• Instructions to follow: Copy out all lines in the material below that contain the string "rozvojového".
══════════════════════════════
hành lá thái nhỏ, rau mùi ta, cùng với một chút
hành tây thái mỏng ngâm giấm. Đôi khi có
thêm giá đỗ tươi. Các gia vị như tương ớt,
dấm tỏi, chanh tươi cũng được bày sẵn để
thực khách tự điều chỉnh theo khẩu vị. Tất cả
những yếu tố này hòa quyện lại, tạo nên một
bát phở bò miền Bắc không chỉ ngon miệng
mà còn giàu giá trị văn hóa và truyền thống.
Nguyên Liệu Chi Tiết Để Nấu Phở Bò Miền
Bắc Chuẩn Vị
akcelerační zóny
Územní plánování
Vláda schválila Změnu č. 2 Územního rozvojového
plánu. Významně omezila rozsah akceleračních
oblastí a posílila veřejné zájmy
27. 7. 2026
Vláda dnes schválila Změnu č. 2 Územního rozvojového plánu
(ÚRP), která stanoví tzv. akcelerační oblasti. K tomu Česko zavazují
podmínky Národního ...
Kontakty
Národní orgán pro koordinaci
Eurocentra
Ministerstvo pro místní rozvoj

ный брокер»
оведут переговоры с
══════════════════════════════
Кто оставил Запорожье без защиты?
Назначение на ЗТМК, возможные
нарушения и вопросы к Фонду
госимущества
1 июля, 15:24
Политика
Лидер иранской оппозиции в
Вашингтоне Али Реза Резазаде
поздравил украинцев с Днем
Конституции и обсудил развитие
══════════════════════════════
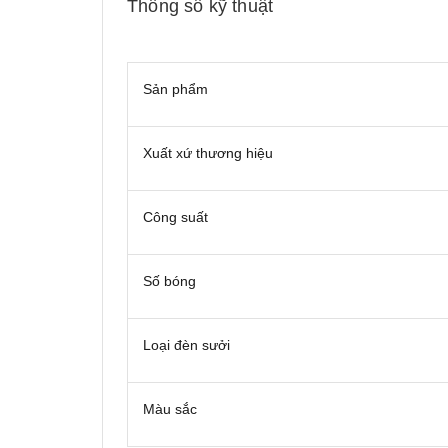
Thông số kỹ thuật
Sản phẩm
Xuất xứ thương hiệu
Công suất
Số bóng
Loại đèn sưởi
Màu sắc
══════════════════════════════
• Your solution:
Vláda schválila Změnu č. 2 Územního rozvojového
Vláda dnes schválila Změnu č. 2 Územního rozvojového plánu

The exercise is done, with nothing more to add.